What is expected
Starting with the line that contains "curve: (104, 167) -> (48, 104), removed" and ending with the last line of the listing, print each line exactly. Pictures stay out.

Data for the task

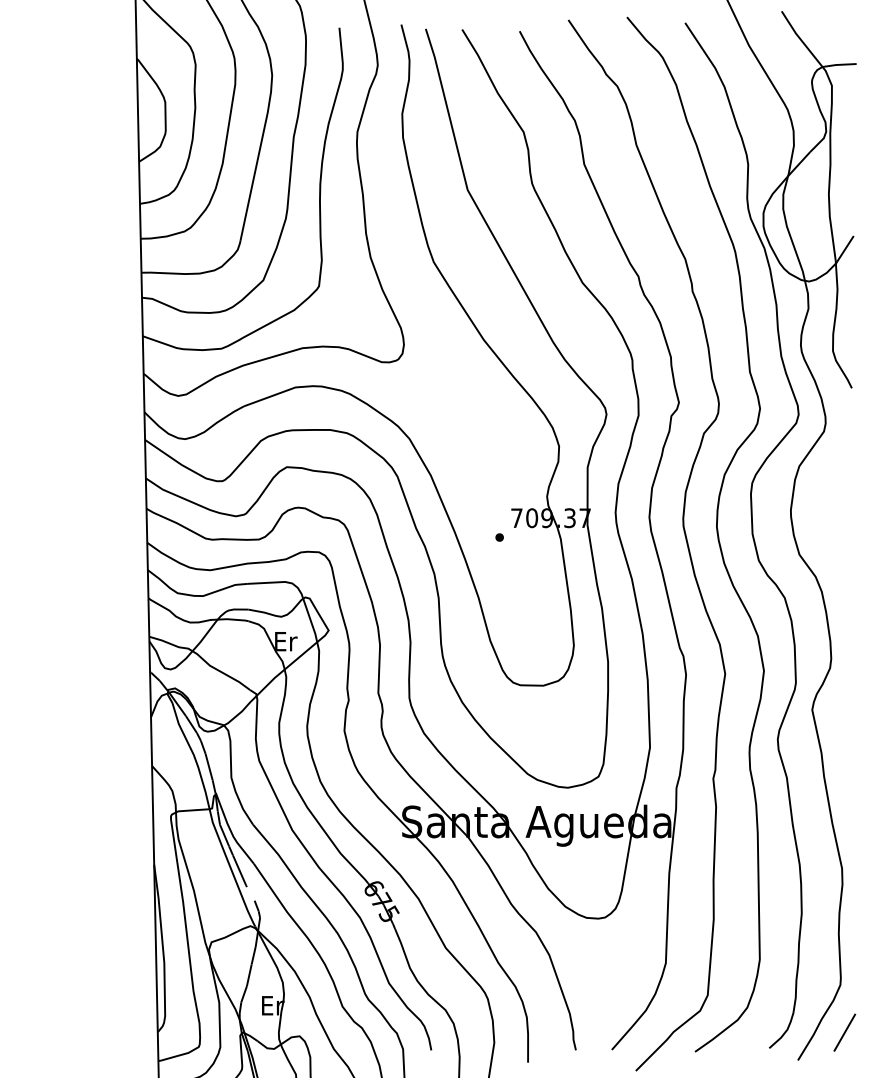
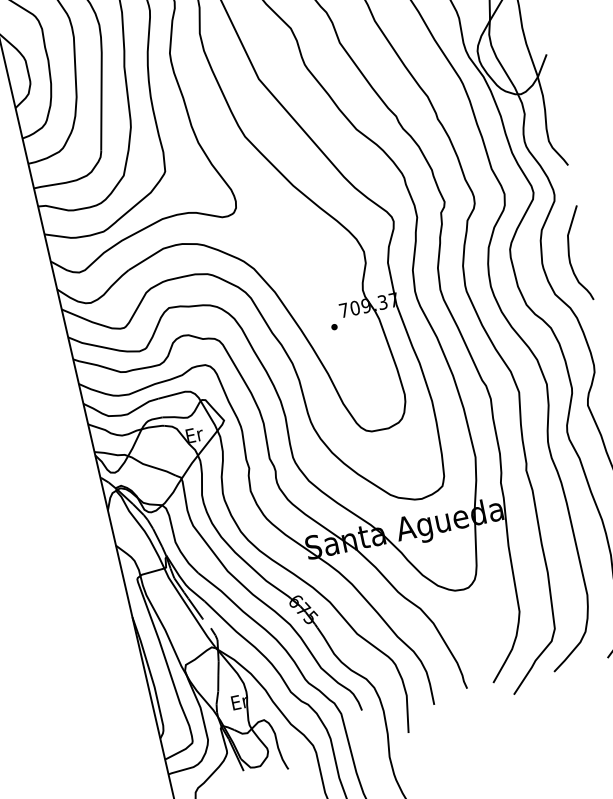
curve: (829, 507) -> (569, 255), added

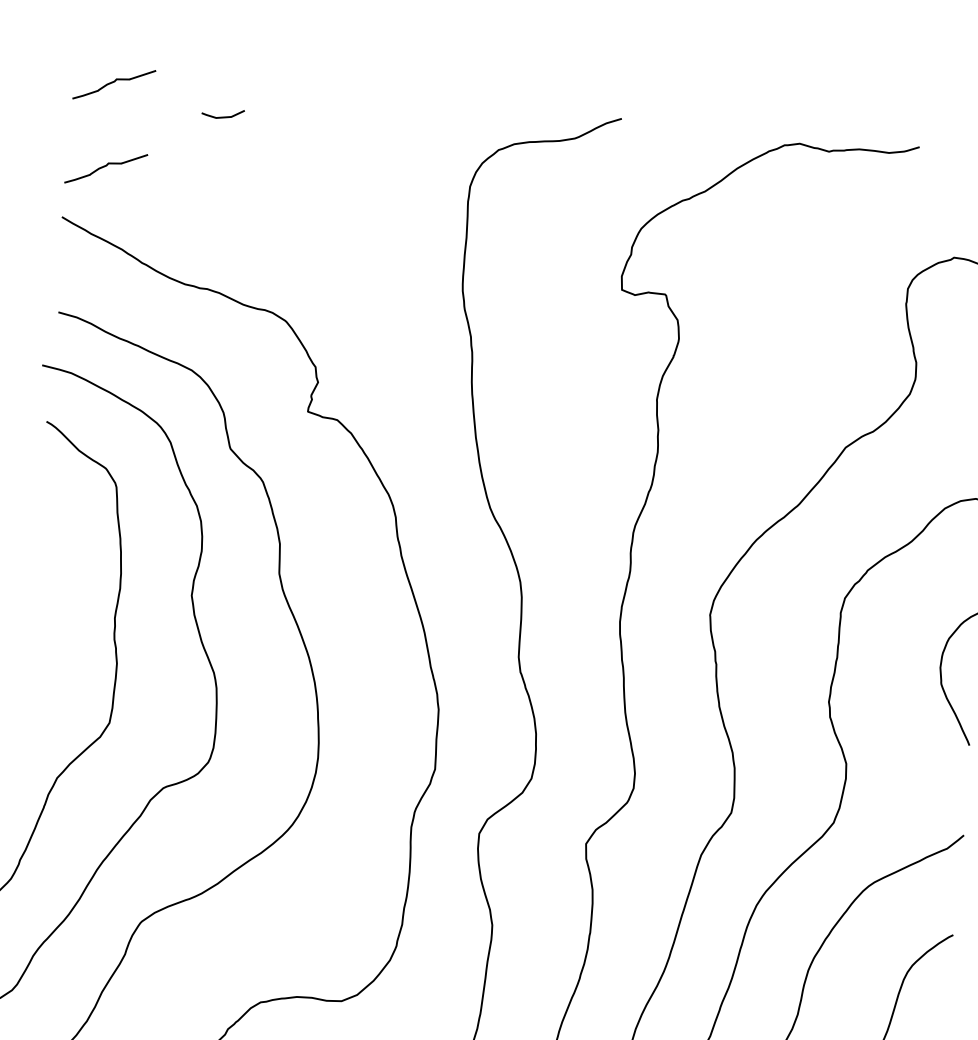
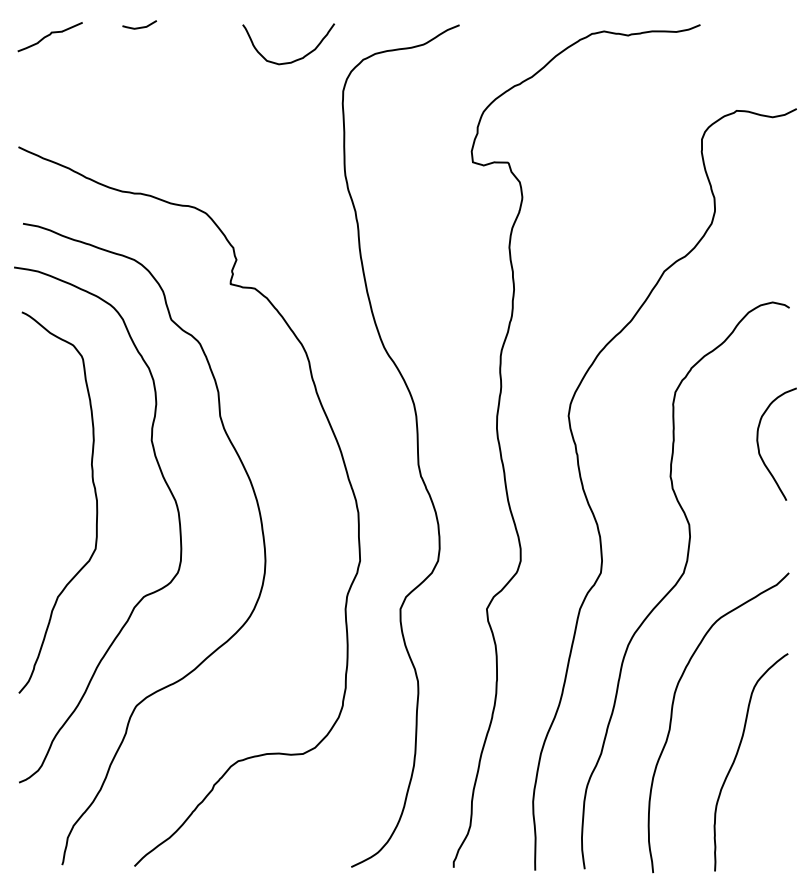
line: (225, 115) -> (141, 26), moved
curve: (414, 141) -> (295, 59), added
curve: (104, 167) -> (48, 104), removed

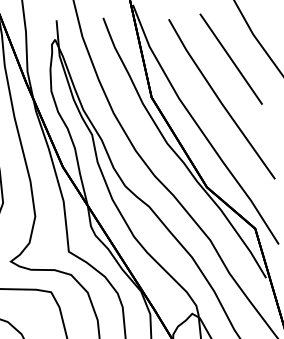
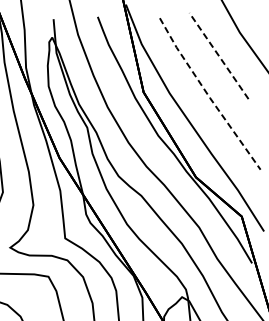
line: (230, 58) -> (218, 55), solid -> dashed
line: (220, 101) -> (208, 96), solid -> dashed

Written answer
curve: (104, 167) -> (48, 104), removed

line: (230, 58) -> (218, 55), solid -> dashed
line: (220, 101) -> (208, 96), solid -> dashed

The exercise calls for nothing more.